Ford Regular chassis-and-cab units were adapted to many uses, not the least of which was firefighting. The unit that Big Rock Township residents bought 73 years ago with a mix of tax money and community donations was converted into a fire truck by W. S. Darley & Company of Chicago. The firm was founded in 1908 and originally was a distributor of municipal supplies, including firefighting equipment like hoses and nozzles.
Darley entered the fire-apparatus business in the late Twenties, when the company began building Champion-brand pumpers on low-cost Ford chassis. The company was able to sell them for under $1000, significantly undercutting competitors’ machines with custom-built chassis.
By 1932, Darley’s affordable apparatus was very popular with cash-strapped Depression-era fire departments. According to the company, Champions sold so well that other fire-truck makers were pressuring pump manufacturers to stop supplying Darley. Within a few years, Darley responded by designing its own pumps and manufacturing them at a new plant in Chippewa Falls, Wisconsin.

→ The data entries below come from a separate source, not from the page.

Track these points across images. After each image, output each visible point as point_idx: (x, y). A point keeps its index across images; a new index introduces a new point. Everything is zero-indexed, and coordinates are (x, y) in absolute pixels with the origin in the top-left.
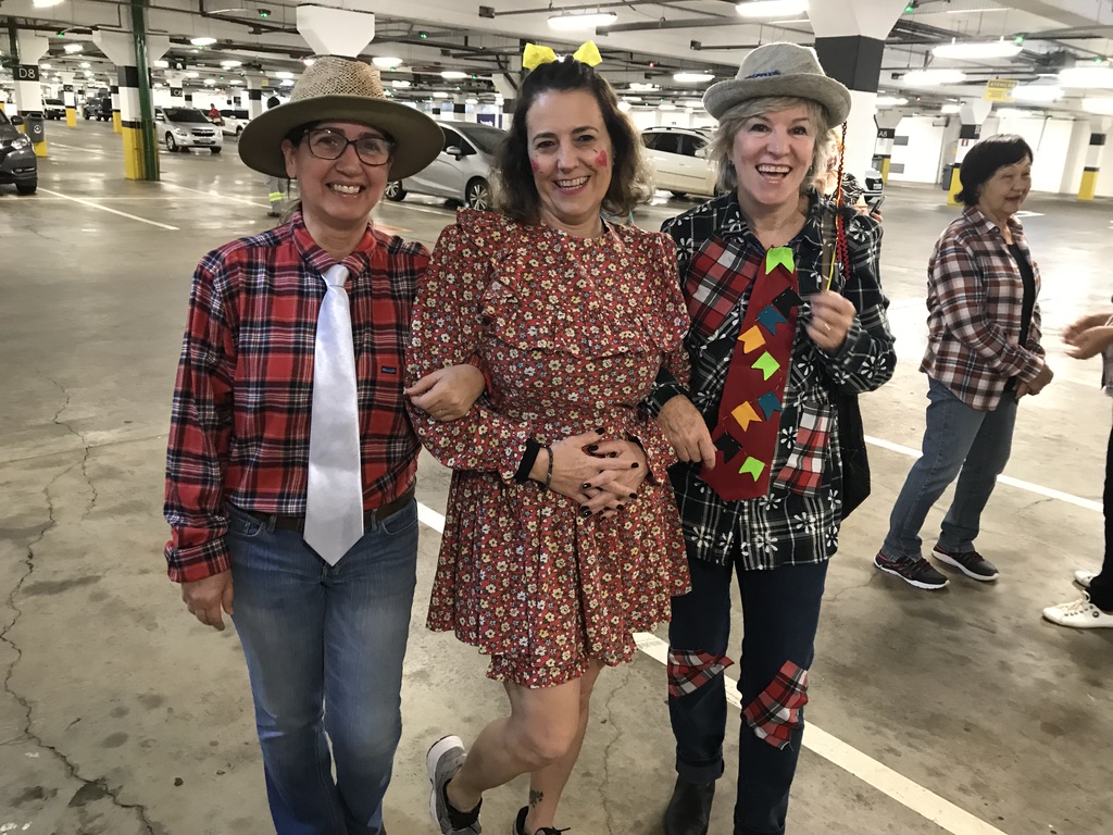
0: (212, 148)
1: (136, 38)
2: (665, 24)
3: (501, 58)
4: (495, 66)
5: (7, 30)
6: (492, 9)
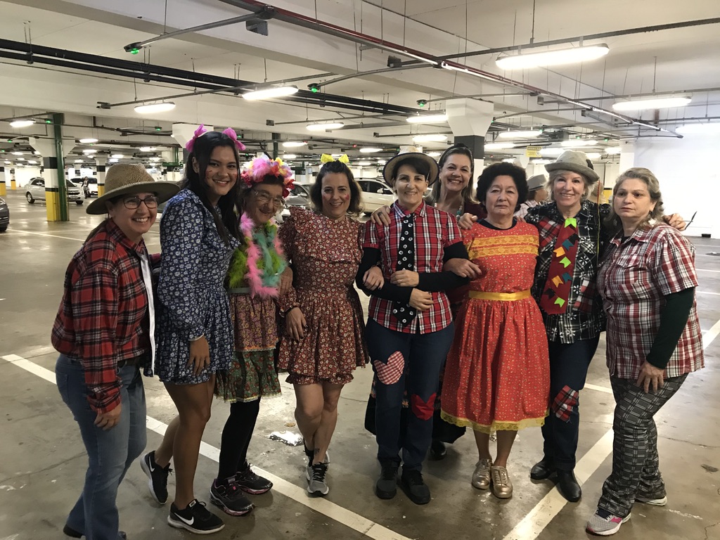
0: (77, 202)
1: (56, 141)
2: (363, 126)
3: (262, 144)
4: (259, 148)
6: (273, 121)
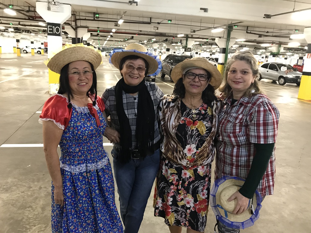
1: (227, 40)
5: (185, 39)
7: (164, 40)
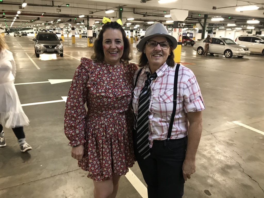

Like the trucks, the pumps were sold under the Champion brand name.
The 1940 Champion pumper that Big Rock purchased was fitted with the 95-hp engine and a dual-rear-wheel axle. Naturally enough, it was equipped with a front-mount Darley Champion pump that was driven off the engine and could move 300 gallons of water a minute.
The truck was manned and maintained by a team of volunteers who provided fire service until the Big Rock Fire Protection District was organized in 1953. It is still owned by the district and has been restored. When photographed in 2007, it had about 2700 miles on it.
W. S. Darley is still around, too. A third generation of the family runs the company now. The firm is no longer located in Chicago, but it remains in the area, with headquarters in suburban Itasca, Illinois. The company continues to distribute equipment and produce fire apparatus, and its fire pumps are still manufactured in Chippewa Falls.